Leveling Up: Structs, Metrics, and Timeouts
The global variable db is a code smell. Let’s fix that and add some useful patterns, like measuring how long these checks take and using a struct to hold our dependencies.
type HealthChecker struct {
db *sql.DB
// Add other dependencies like a cache client, HTTP client, etc.
}
func (h *HealthChecker) LivenessHandler(w http.ResponseWriter, r *http.Request) {
start := time.Now()
w.WriteHeader(http.StatusOK)
w.Write([]byte("OK"))
// Log or emit a metric for latency, e.g., healthCheckDuration.WithLabelValues("liveness").Observe(time.Since(start).Seconds())
}
func (h *HealthChecker) ReadinessHandler(w http.ResponseWriter, r *http.Request) {
start := time.Now()
status := http.StatusOK
message := "OK"
ctx, cancel := context.WithTimeout(r.Context(), 3*time.Second) // Use the request's context
defer cancel()
if err := h.db.PingContext(ctx); err != nil {
status = http.StatusServiceUnavailable
message = "Database ping failed"
}
// Add more checks here. The first failure wins.
w.WriteHeader(status)
w.Write([]byte(message))
// healthCheckDuration.WithLabelValues("readiness").Observe(time.Since(start).Seconds())
// healthCheckStatus.WithLabelValues("readiness", fmt.Sprintf("%d", status)).Inc()
}
func main() {
db := // ... initialize your database ...
healthChecker := &HealthChecker{db: db}
mux := http.NewServeMux()
mux.HandleFunc("/healthz/liveness", healthChecker.LivenessHandler)
mux.HandleFunc("/healthz/readiness", healthChecker.ReadinessHandler)
// ... rest of your setup ...
}
Now we’re cooking. We’ve encapsulated our dependencies, we’re using the request’s context (which is good practice), and we’ve commented where you’d add instrumentation. Emitting metrics on check latency and status is incredibly valuable for debugging. You’ll quickly see if your database ping time is creeping up, warning you of impending doom before it becomes a full-blown failure.

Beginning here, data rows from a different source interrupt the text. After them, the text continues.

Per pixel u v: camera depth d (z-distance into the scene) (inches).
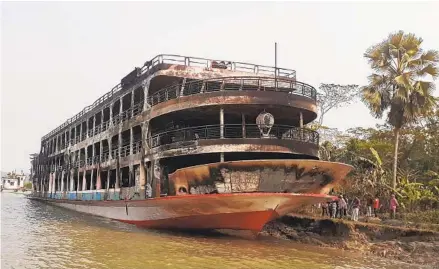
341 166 697.6
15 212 1328.7
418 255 657.0
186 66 839.1
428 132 1370.6
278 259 585.3
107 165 1112.8
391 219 889.5
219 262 533.3
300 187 701.3
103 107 1198.3
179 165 852.0
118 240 691.4
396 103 1023.6
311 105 759.7
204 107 733.9
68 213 1295.5
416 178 1259.2
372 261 633.0
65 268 488.7
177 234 773.3
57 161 1798.7
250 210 672.4
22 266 500.4
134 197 900.6
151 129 870.4
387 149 1375.5
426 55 1032.8
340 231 810.2
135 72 952.3
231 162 645.9
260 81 818.2
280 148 695.7
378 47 1078.4
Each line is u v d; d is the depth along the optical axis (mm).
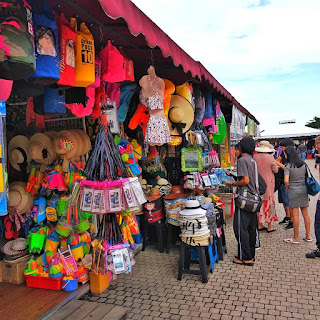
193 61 4203
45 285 3607
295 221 5449
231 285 3883
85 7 2715
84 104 3201
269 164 6094
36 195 3986
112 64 3094
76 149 3830
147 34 2809
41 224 3941
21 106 4188
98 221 4379
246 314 3201
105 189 2941
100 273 3373
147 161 5723
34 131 4238
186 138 5250
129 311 3309
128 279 4125
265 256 4910
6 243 3875
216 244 4793
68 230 3605
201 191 5570
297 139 36438
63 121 4406
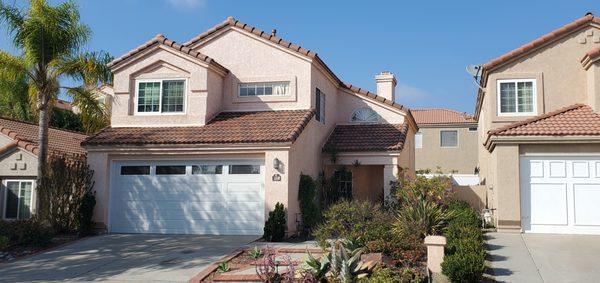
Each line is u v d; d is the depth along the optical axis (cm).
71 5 1891
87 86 1947
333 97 2411
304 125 1880
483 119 2394
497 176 1719
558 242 1530
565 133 1656
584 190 1675
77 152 2358
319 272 1123
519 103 1992
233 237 1733
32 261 1448
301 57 2058
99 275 1268
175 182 1850
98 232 1842
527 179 1709
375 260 1211
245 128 1875
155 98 2014
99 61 1962
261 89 2103
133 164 1889
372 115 2431
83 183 1862
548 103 1962
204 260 1381
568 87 1956
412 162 2855
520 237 1612
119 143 1839
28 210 2128
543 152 1706
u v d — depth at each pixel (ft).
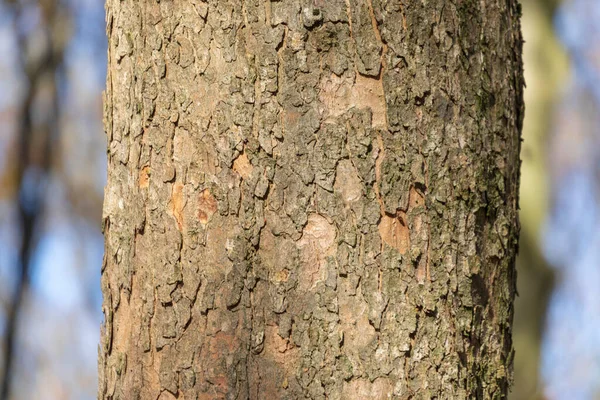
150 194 5.49
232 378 5.19
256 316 5.20
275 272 5.20
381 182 5.22
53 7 26.91
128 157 5.65
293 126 5.23
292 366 5.15
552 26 18.10
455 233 5.35
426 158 5.31
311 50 5.24
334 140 5.21
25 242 27.66
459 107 5.45
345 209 5.20
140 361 5.46
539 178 16.84
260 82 5.27
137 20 5.65
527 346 15.97
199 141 5.35
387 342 5.16
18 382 28.04
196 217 5.34
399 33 5.31
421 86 5.32
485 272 5.54
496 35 5.76
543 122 17.28
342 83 5.25
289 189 5.21
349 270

Common Pitfalls and Battle-Hardened Advice
- Don’t Check Too Much: Your readiness probe should only check crucial dependencies. If an optional, best-effort dependency (like a metrics aggregator) is down, your service should probably still be marked ready. Failing readiness because of a non-critical failure is a great way to take your entire service offline unnecessarily.
- Timeouts Are Your Friend: Always, always use a context with a timeout for any downstream call in a health check. A default
Ping()with no timeout is a recipe for a stuck health endpoint, which will lead to a restart. Three to five seconds is a good starting point. - Keep it Light: The health check endpoint should not be computationally expensive. Don’t run a complex query; a simple
SELECT 1orPing()is perfect. Its job is to check connectivity and basic function, not to run a full integration test suite on every probe. - Be Careful with Auth: Never put authentication on these endpoints. The cluster’s kubelet needs to access them, and managing auth there is a nightmare you don’t want. Secure them via network policies instead—only allow traffic to the health check port from the orchestration system’s nodes.
- Shutdown Gracefully: When your application receives a SIGTERM (e.g., during a rolling update), you should immediately start failing your readiness probe. This tells the platform to stop sending you new traffic. Then, your liveness probe should still succeed long enough for you to finish handling in-flight requests before you shut down. This is the golden path for graceful shutdowns.